Stored data entries
-- -- --

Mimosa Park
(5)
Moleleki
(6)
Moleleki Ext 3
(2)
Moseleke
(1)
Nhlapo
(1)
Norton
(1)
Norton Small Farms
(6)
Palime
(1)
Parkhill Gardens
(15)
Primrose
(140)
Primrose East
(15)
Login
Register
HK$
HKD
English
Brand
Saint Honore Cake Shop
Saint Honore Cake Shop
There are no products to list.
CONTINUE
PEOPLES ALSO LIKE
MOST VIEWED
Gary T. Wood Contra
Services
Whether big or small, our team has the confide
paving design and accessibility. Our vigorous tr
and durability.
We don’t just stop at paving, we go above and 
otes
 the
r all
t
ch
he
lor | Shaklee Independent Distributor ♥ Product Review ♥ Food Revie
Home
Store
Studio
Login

-- -- --

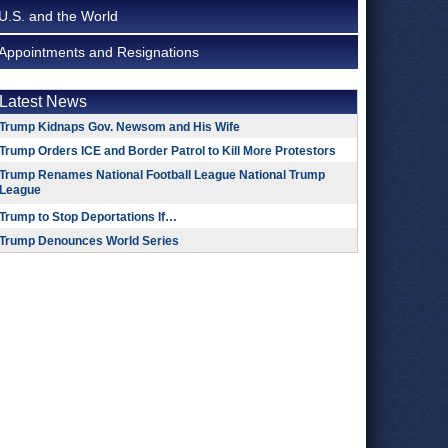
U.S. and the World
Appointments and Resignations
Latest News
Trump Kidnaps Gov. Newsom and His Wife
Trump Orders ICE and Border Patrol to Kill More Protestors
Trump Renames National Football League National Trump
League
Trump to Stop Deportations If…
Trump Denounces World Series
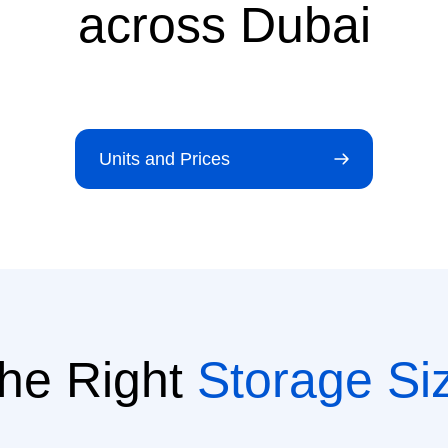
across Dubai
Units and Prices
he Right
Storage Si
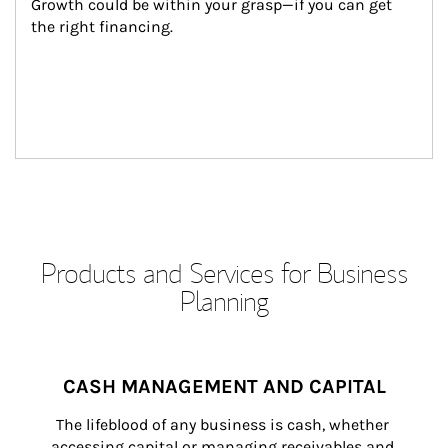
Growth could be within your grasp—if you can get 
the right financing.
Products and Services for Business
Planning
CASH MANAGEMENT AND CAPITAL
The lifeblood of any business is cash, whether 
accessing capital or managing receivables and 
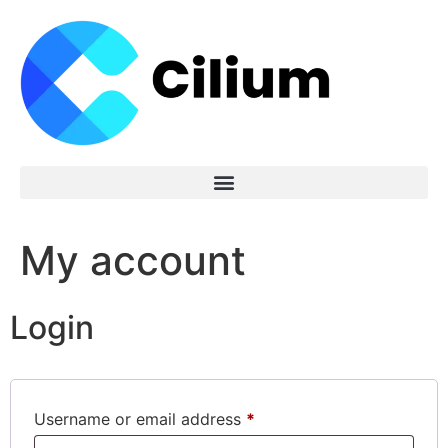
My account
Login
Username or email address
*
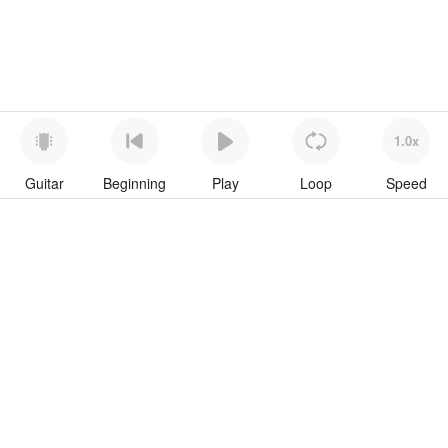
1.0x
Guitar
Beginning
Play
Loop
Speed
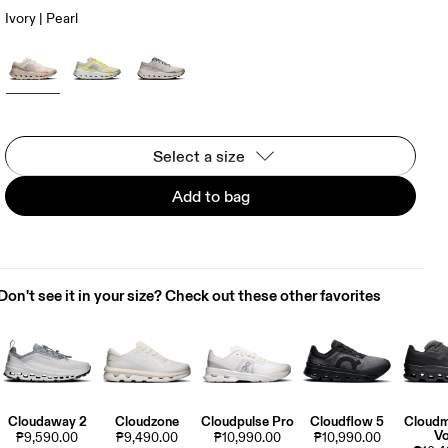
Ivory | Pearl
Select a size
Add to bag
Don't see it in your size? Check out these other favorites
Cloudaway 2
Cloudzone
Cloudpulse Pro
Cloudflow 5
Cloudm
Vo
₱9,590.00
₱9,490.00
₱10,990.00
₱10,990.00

-- -- --

Collect every line above that contains the word "Trump".

Trump Kidnaps Gov. Newsom and His Wife
Trump Orders ICE and Border Patrol to Kill More Protestors
Trump Renames National Football League National Trump
Trump to Stop Deportations If…
Trump Denounces World Series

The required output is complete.